Here are some tips that can help teens feel comfortable with trying the free trial group:
We encourage parents to understand and verbalize that you know this is hard for them. Teens really appreciate having their views validated by their parents.
2. Prepare for the Future
We guide parents on what to tell their teens by suggesting that they tell them our program will help them to be successful in the next stage of life. If they are in middle school, it will help them to prepare for high school. If they are in high school, it will give them the tools needed for whatever is after high school. Whether they join the work force, attend a trade school, join the military, or attend college, these skills will help them lifelong. Be aware, though, that this conversation can also cause anxiety. If you feel that discussing this with your particular teen will increase their anxiety, then definitely choose another path.
3. Focus on Friends
Attending a social skills group is a great way to meet new people and potentially make new friends. Shifting thinking to the possible positive outcomes and away from the negative can help to put your teen in the right frame of mind.

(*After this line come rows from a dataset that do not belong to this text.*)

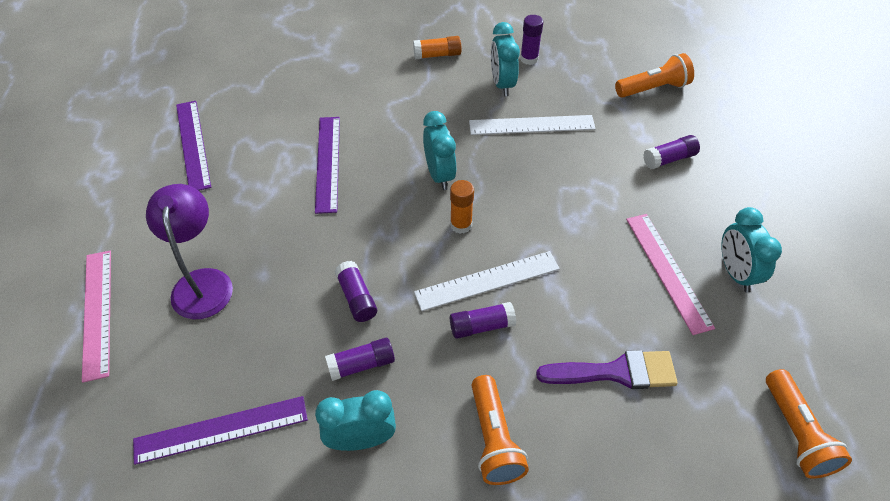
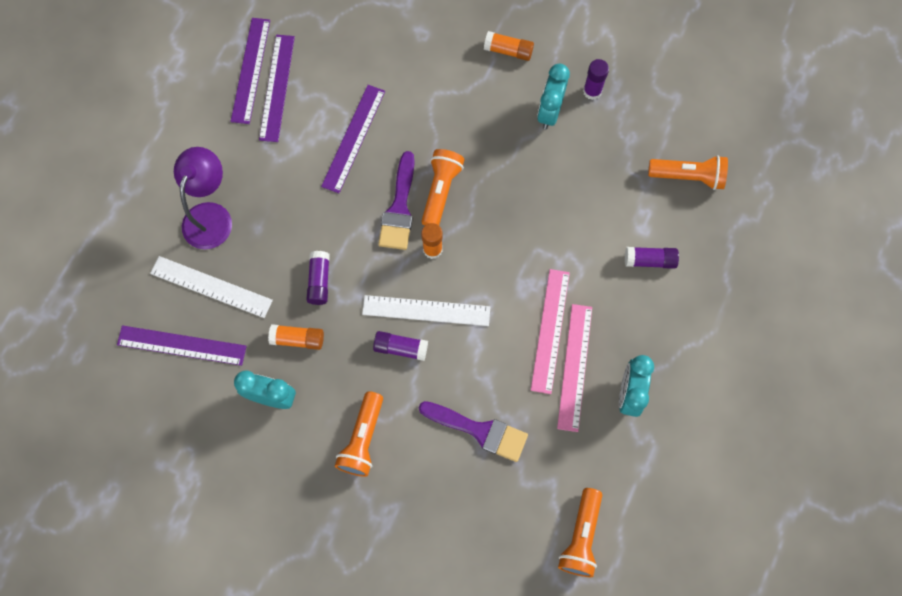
camera: 25 degrees right, 20 degrees up
(97, 313) = (127, 209): pink ruler -> pink ruler (550, 330)
(228, 149) = (277, 87): none -> purple ruler
(361, 364) = (298, 339): purple glue stick -> orange glue stick
(406, 203) = (399, 208): none -> purple brush
(439, 175) = (440, 191): turquoise clock -> orange flashlight
(531, 125) = (549, 171): white ruler -> white ruler (211, 286)

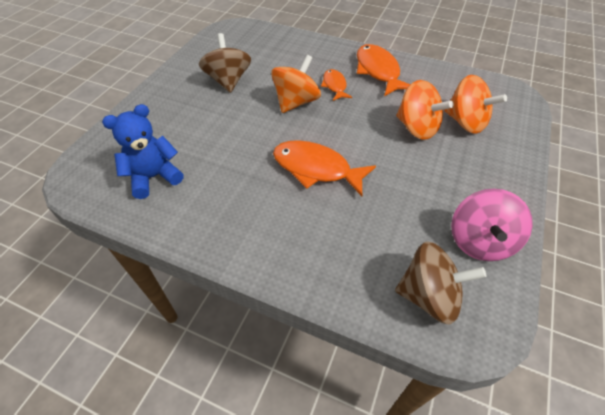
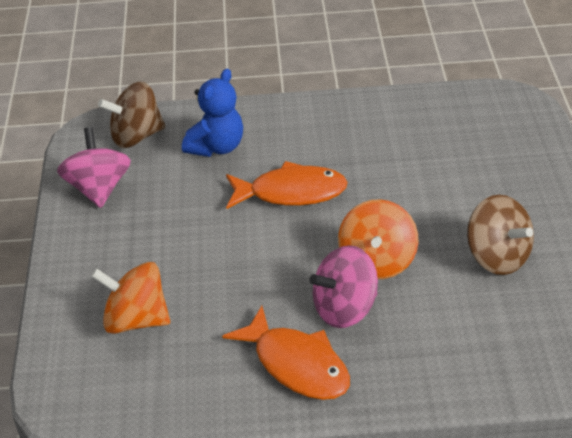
camera: 155 degrees right, 10 degrees down
(154, 177) = (445, 126): blue teddy bear -> blue teddy bear (216, 147)
(334, 86) = (345, 309): orange fish -> pink spinning top
(417, 128) = (199, 286): orange spinning top -> none

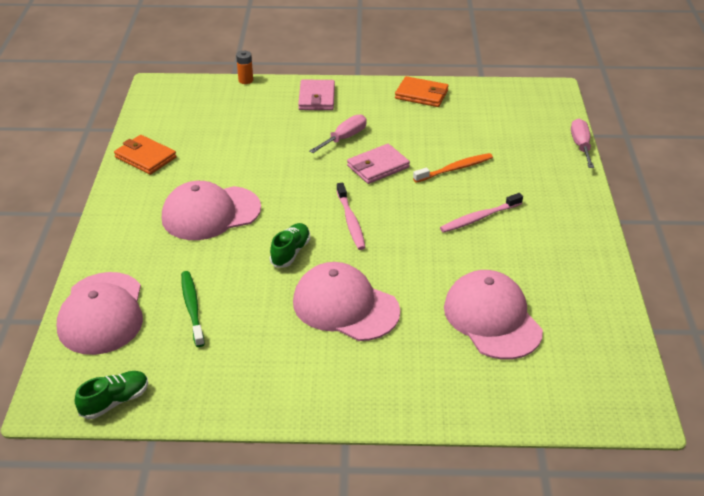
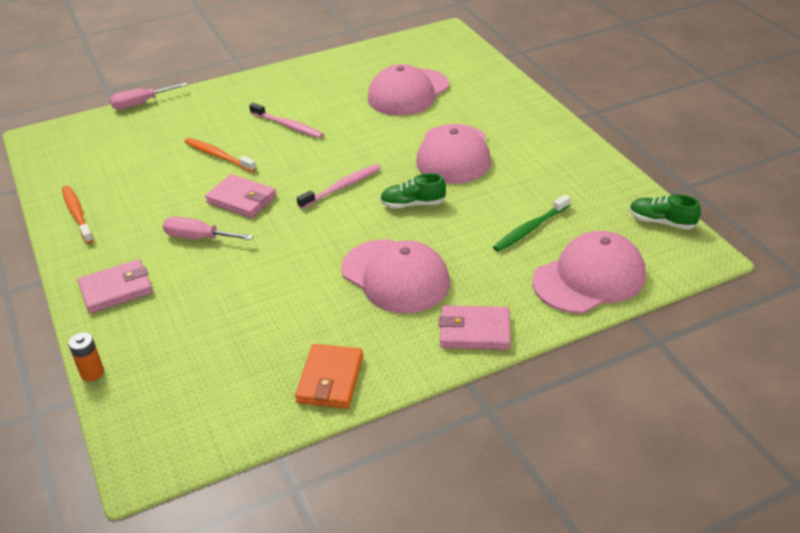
camera: 115 degrees left, 0 degrees up
(117, 230) = (474, 331): none -> pink wallet
(421, 94) = (77, 214): orange wallet -> orange toothbrush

4. Small Steps to Achieve the Bigger Goal
If attending a trial group feels like too big of a step then break it down into smaller steps. Here are some smaller steps that have worked for teens who attend Simply Social Kids:
Drive to the parking lot and then go back home.
Drive the parking lot while we are closed and peek in the windows.
Come visit the center when only the coach is there and no other teens. (For these first three suggestions, grabbing an ice cream on the way home can also help.)
Visit our social media accounts so your teen can see photos of the coaches and coach assistants (we certainly hope we’re not scary looking!). They will also see images of teens hanging out and having a great time.
Schedule a Zoom meeting with the coach so your teen can meet her and chat about what to expect.
Suggest that your teen attend for only part of the group and not commit to the whole hour.
Teens don’t usually attend with a parent, but if he or she needs you to come into the building with them, then we will accommodate their request.
5. Teens Need 15 Seconds of Bravery
Getting in the door for the trial group is the hardest part for teens. They need about 15 seconds of bravery to take that step. Framing it in this way for teens can be enough for them to feel like they can do it.
6. Don’t Shame or Yell
We understand the frustration that parents might feel when their teen won’t try something new, but this is not recommended. Parents can get anxious too and might resort to shame or yelling because they just don’t know what else to do. Please give the steps listed above a try instead.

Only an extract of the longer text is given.